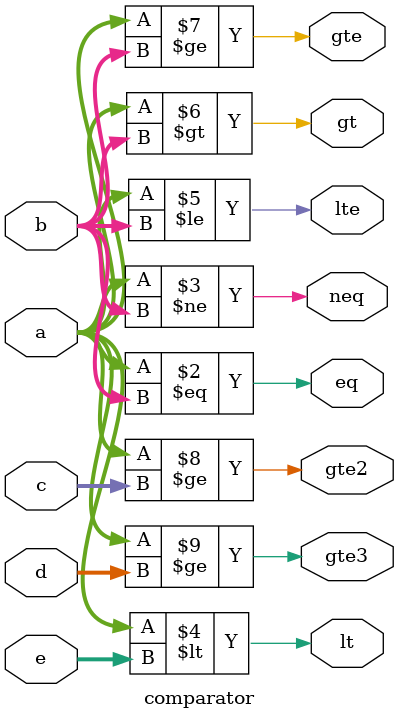
<source format=sv>
/**
 * Comparator module.
 *
 * Parameters:
 *     N       - number of bits.
 *
 * Inputs:
 *     a       - first operand.
 *     b       - second operand.
 *     c       - third operand.
 *     d       - fourth operand.
 *     e       - fifth operand.
 *
 * Outputs:
 *     eq  		- Equal to.
 *     neq 		- Not Equal to.
 *     lt  		- Less than.
 *     lte  	- Less than or equal to.
 *     gt  		- Grather than.
 *     gte  	- Grather than or equal to. 
 *
 */

module comparator #(parameter N=8)
                   (input  logic [N-1:0] a, b, c, d, e,
	                 output logic eq, neq, lt, lte, gt, gte, gte2, gte3);

	always_comb begin
		eq   = (a == b);
		neq  = (a != b);
		lt   = (a < e);
		lte  = (a <= b);
		gt   = (a > b);
		gte  = (a >= b);
		gte2 = (a >= c);
		gte3 = (a >= d);
	end

endmodule
	
</source>
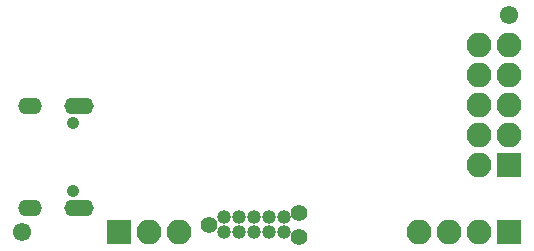
<source format=gbr>
G04 #@! TF.GenerationSoftware,KiCad,Pcbnew,(5.0.0)*
G04 #@! TF.CreationDate,2020-06-29T13:58:06-06:00*
G04 #@! TF.ProjectId,bmp,626D702E6B696361645F706362000000,rev?*
G04 #@! TF.SameCoordinates,Original*
G04 #@! TF.FileFunction,Soldermask,Bot*
G04 #@! TF.FilePolarity,Negative*
%FSLAX46Y46*%
G04 Gerber Fmt 4.6, Leading zero omitted, Abs format (unit mm)*
G04 Created by KiCad (PCBNEW (5.0.0)) date 06/29/20 13:58:06*
%MOMM*%
%LPD*%
G01*
G04 APERTURE LIST*
%ADD10O,2.000000X1.400000*%
%ADD11O,2.500000X1.400000*%
%ADD12C,1.050000*%
%ADD13C,1.390600*%
%ADD14C,1.187400*%
%ADD15R,2.100000X2.100000*%
%ADD16O,2.100000X2.100000*%
%ADD17C,1.552000*%
G04 APERTURE END LIST*
D10*
G04 #@! TO.C,J1*
X28000000Y-44325000D03*
X28000000Y-35685000D03*
D11*
X32180000Y-44325000D03*
X32180000Y-35685000D03*
D12*
X31650000Y-37115000D03*
X31650000Y-42895000D03*
G04 #@! TD*
D13*
G04 #@! TO.C,J2*
X50800000Y-46736000D03*
X50800000Y-44704000D03*
X43180000Y-45720000D03*
D14*
X44450000Y-45085000D03*
X45720000Y-45085000D03*
X46990000Y-45085000D03*
X48260000Y-45085000D03*
X49530000Y-45085000D03*
X49530000Y-46355000D03*
X48260000Y-46355000D03*
X46990000Y-46355000D03*
X45720000Y-46355000D03*
X44450000Y-46355000D03*
G04 #@! TD*
D15*
G04 #@! TO.C,J3*
X68580000Y-40640000D03*
D16*
X66040000Y-40640000D03*
X68580000Y-38100000D03*
X66040000Y-38100000D03*
X68580000Y-35560000D03*
X66040000Y-35560000D03*
X68580000Y-33020000D03*
X66040000Y-33020000D03*
X68580000Y-30480000D03*
X66040000Y-30480000D03*
G04 #@! TD*
D15*
G04 #@! TO.C,J4*
X35560000Y-46355000D03*
D16*
X38100000Y-46355000D03*
X40640000Y-46355000D03*
G04 #@! TD*
D15*
G04 #@! TO.C,J5*
X68580000Y-46355000D03*
D16*
X66040000Y-46355000D03*
X63500000Y-46355000D03*
X60960000Y-46355000D03*
G04 #@! TD*
D17*
G04 #@! TO.C,MH1*
X68580000Y-27940000D03*
G04 #@! TD*
G04 #@! TO.C,MH2*
X27305000Y-46355000D03*
G04 #@! TD*
M02*

</source>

------------------------

WHAT YOU WILL DO – Check every line above for the string "source" and state how many have it, with no other words.

RESPONSE TO THIS EXERCISE – 4